- [Your assignment]: Quote every entry word for word.

- [Record set]:
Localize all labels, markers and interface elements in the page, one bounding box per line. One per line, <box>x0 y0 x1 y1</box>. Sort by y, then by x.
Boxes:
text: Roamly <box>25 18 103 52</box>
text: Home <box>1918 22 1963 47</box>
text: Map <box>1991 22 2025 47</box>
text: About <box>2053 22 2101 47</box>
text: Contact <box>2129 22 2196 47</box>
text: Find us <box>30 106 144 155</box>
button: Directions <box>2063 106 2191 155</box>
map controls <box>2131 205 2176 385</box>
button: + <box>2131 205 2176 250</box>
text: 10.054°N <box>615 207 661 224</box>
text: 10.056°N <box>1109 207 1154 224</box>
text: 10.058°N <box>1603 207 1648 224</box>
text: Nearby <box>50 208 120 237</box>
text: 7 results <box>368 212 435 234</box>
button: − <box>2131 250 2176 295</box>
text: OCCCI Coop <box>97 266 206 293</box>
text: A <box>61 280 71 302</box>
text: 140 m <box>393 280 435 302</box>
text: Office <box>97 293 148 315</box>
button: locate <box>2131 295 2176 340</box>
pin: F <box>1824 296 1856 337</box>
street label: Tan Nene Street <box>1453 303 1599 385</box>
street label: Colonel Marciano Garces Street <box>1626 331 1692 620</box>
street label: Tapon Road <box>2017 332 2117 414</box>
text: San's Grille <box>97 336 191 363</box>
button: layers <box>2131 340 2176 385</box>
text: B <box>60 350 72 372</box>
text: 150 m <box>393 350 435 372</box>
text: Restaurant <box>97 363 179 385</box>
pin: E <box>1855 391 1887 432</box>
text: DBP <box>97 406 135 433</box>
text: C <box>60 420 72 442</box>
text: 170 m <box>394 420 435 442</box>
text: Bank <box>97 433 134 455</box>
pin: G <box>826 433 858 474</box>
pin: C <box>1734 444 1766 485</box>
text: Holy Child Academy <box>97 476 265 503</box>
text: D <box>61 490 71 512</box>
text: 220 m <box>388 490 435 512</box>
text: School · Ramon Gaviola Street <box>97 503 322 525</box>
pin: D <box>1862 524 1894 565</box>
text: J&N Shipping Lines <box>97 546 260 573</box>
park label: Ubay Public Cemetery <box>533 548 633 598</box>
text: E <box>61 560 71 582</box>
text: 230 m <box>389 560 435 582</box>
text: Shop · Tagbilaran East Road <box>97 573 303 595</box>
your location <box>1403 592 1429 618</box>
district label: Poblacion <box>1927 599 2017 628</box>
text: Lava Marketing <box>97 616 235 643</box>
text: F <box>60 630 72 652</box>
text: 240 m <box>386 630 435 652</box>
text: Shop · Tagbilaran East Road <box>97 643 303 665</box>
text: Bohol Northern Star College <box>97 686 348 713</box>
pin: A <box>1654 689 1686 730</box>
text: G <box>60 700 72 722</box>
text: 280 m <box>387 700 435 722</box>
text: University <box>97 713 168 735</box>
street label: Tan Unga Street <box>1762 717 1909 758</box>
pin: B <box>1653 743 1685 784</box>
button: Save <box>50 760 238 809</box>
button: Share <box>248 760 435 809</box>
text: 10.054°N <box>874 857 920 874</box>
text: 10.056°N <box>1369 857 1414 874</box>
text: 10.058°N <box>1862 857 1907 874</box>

- [Written solution]:
Localize all labels, markers and interface elements in the page, one bounding box per line. One per line, <box>x0 y0 x1 y1</box>. Sort by y, then by x.
Boxes:
text: Roamly <box>25 18 103 52</box>
text: Home <box>1918 22 1963 47</box>
text: Map <box>1991 22 2025 47</box>
text: About <box>2053 22 2101 47</box>
text: Contact <box>2129 22 2196 47</box>
text: Find us <box>30 106 144 155</box>
button: Directions <box>2063 106 2191 155</box>
map controls <box>2131 205 2176 385</box>
button: + <box>2131 205 2176 250</box>
text: 10.054°N <box>615 207 661 224</box>
text: 10.056°N <box>1109 207 1154 224</box>
text: 10.058°N <box>1603 207 1648 224</box>
text: Nearby <box>50 208 120 237</box>
text: 7 results <box>368 212 435 234</box>
button: − <box>2131 250 2176 295</box>
text: OCCCI Coop <box>97 266 206 293</box>
text: A <box>61 280 71 302</box>
text: 140 m <box>393 280 435 302</box>
text: Office <box>97 293 148 315</box>
button: locate <box>2131 295 2176 340</box>
pin: F <box>1824 296 1856 337</box>
street label: Tan Nene Street <box>1453 303 1599 385</box>
street label: Colonel Marciano Garces Street <box>1626 331 1692 620</box>
street label: Tapon Road <box>2017 332 2117 414</box>
text: San's Grille <box>97 336 191 363</box>
button: layers <box>2131 340 2176 385</box>
text: B <box>60 350 72 372</box>
text: 150 m <box>393 350 435 372</box>
text: Restaurant <box>97 363 179 385</box>
pin: E <box>1855 391 1887 432</box>
text: DBP <box>97 406 135 433</box>
text: C <box>60 420 72 442</box>
text: 170 m <box>394 420 435 442</box>
text: Bank <box>97 433 134 455</box>
pin: G <box>826 433 858 474</box>
pin: C <box>1734 444 1766 485</box>
text: Holy Child Academy <box>97 476 265 503</box>
text: D <box>61 490 71 512</box>
text: 220 m <box>388 490 435 512</box>
text: School · Ramon Gaviola Street <box>97 503 322 525</box>
pin: D <box>1862 524 1894 565</box>
text: J&N Shipping Lines <box>97 546 260 573</box>
park label: Ubay Public Cemetery <box>533 548 633 598</box>
text: E <box>61 560 71 582</box>
text: 230 m <box>389 560 435 582</box>
text: Shop · Tagbilaran East Road <box>97 573 303 595</box>
your location <box>1403 592 1429 618</box>
district label: Poblacion <box>1927 599 2017 628</box>
text: Lava Marketing <box>97 616 235 643</box>
text: F <box>60 630 72 652</box>
text: 240 m <box>386 630 435 652</box>
text: Shop · Tagbilaran East Road <box>97 643 303 665</box>
text: Bohol Northern Star College <box>97 686 348 713</box>
pin: A <box>1654 689 1686 730</box>
text: G <box>60 700 72 722</box>
text: 280 m <box>387 700 435 722</box>
text: University <box>97 713 168 735</box>
street label: Tan Unga Street <box>1762 717 1909 758</box>
pin: B <box>1653 743 1685 784</box>
button: Save <box>50 760 238 809</box>
button: Share <box>248 760 435 809</box>
text: 10.054°N <box>874 857 920 874</box>
text: 10.056°N <box>1369 857 1414 874</box>
text: 10.058°N <box>1862 857 1907 874</box>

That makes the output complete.